There have been three explosions in the last 24 hours. The first two explosions had no seismicity beforehand but the explosion this afternoon was preceded by a swarm of volcano-tectonic earthquakes.
The first explosion took place at 9:27 yesterday evening, pyroclastic flows were observed to go down Tuitt's Ghaut and across Farrell's Plain, and the ash column went up to 18,000 feet and drifted Northwest. The second explosion occurred at 5:05 this morning and was poorly observed due to the darkness and low cloud levels. The third explosion, at 15:15 this afternoon, was more vigorous than the others and pyroclastic flows reached the sea down the Tar River Valley. There were also pyroclastic flows down Gages valley to Lovers Lane, down Tuitt's Ghaut to Bethel and for a few 100 metres down the un-named Ghaut. Flows were observed to the South of the volcano between the White River and Fort Ghaut but no helicopter flight has yet been made to check exactly where these flows went.
The first two explosions of this period were preceded by nothing more than the background level of small rockfalls. The explosion this afternoon, however, was preceded by a swarm of 21 volcano tectonic earthquakes and 18 hybrids which started at 11:30 this morning. Between 4 o'clock yesterday afternoon and 4 o'clock this afternoon there were 11 more hybrids, 11 long period earthquakes and 7 rockfall signals scattered throughout the reporting period.
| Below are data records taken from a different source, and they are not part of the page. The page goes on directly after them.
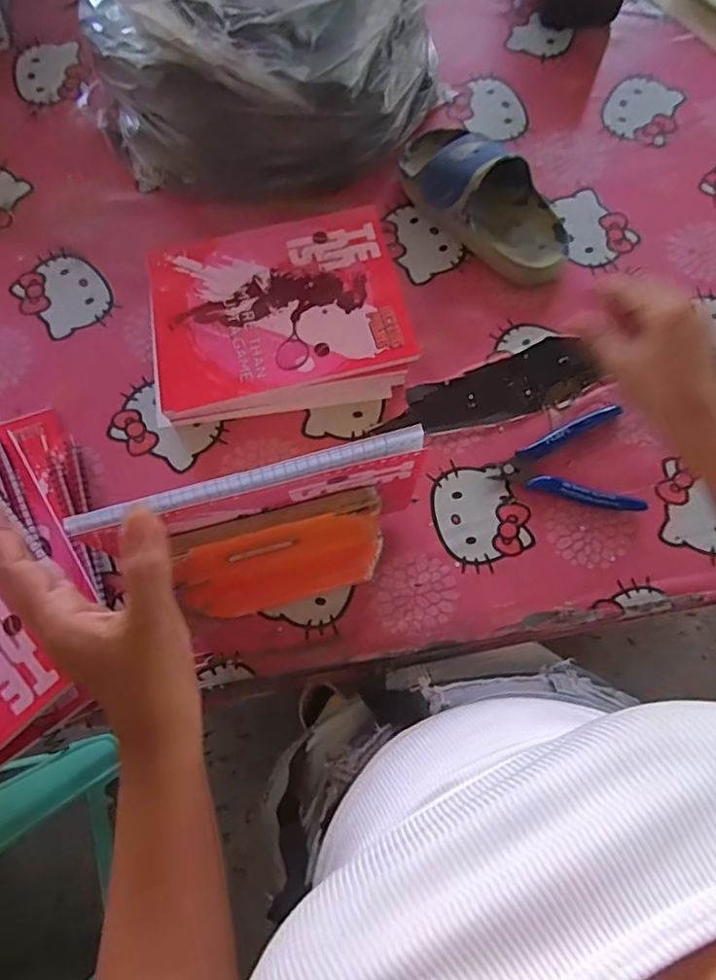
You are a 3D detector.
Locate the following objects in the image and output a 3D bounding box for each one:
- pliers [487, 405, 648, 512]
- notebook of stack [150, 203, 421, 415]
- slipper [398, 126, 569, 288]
[{"bbox_3d":[0.162,-0.019,0.467,0.108,0.020,0.082,-6,74,-2],"label":"pliers"},{"bbox_3d":[-0.068,-0.152,0.482,0.203,0.008,0.148,-15,75,-4],"label":"notebook of stack"},{"bbox_3d":[0.113,-0.261,0.516,0.179,0.052,0.077,42,78,11],"label":"slipper"}]

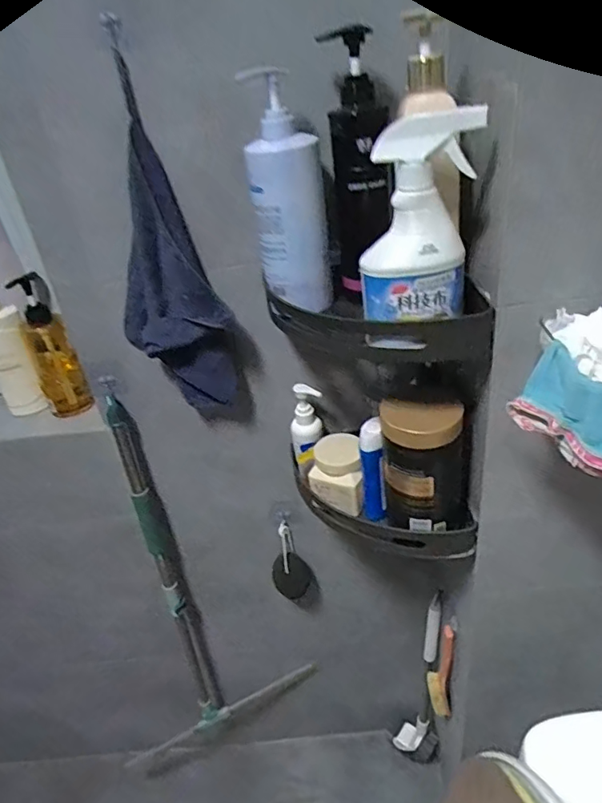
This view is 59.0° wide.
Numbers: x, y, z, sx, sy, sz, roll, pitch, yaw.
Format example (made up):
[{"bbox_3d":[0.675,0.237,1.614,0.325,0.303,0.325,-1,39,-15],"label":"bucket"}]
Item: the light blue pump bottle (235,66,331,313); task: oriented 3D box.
[{"bbox_3d":[-0.015,-0.213,0.565,0.081,0.227,0.064,-6,32,3],"label":"light blue pump bottle"}]

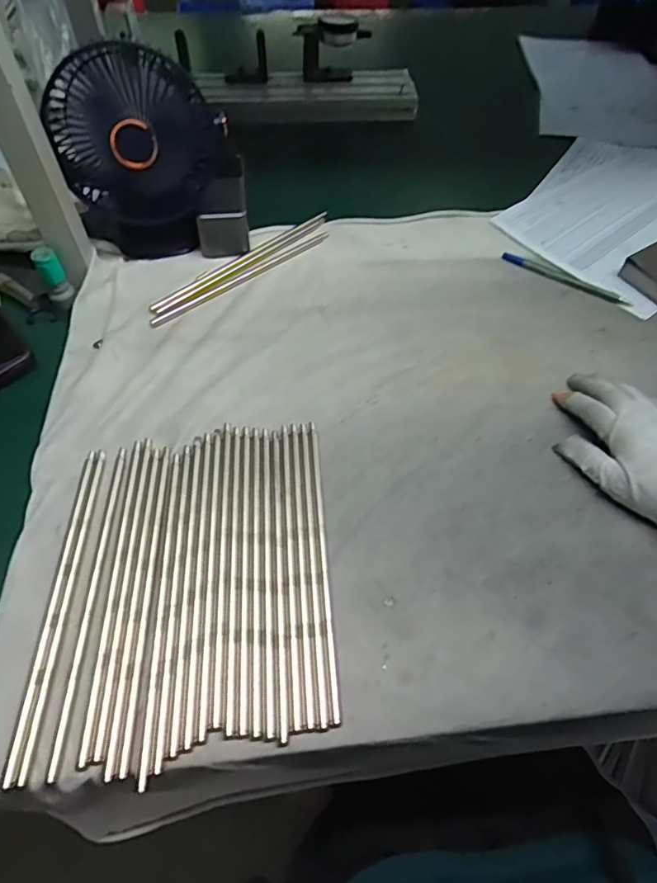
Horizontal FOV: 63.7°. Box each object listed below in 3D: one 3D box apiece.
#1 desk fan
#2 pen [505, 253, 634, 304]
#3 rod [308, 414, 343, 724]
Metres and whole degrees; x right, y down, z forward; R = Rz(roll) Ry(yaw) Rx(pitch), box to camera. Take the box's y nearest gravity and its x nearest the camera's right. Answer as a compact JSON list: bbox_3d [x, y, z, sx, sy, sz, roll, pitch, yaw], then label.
[{"bbox_3d":[-0.177,-0.269,0.512,0.155,0.178,0.058,-9,56,-8],"label":"desk fan"},{"bbox_3d":[0.247,-0.169,0.553,0.134,0.007,0.014,28,59,17],"label":"pen"},{"bbox_3d":[-0.004,0.077,0.378,0.008,0.004,0.222,-3,56,-4],"label":"rod"}]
All three explosions were followed by periods of tremor and ash venting - this venting was especially vigorous this afternoon with plumes of ash up to 10,000 feet formed up to an hour after the explosion.
The heavy rain has caused a number of mudflows around the volcano, and mud has formed a new fan of deposits 100 m wide on the golf course just before the beach. A GPS survey was carried out today with measurements being made at Harris, Windy Hill and Whites. The results from this survey will be reported in the near future.
More explosions are expected and larger explosions could occur without any warning change in seismicity. Recent explosions have sent pyroclastic flows into Plymouth, into the upper part of the Belham Valley and to the sea in the Tar and White rivers, and future flows will travel further still. Mudflows are likely to continue in the ghauts as long as the rain continues. These mudflows could be hot and it is extremely dangerous to be in any ghauts in the southern part of Montserrat at the moment.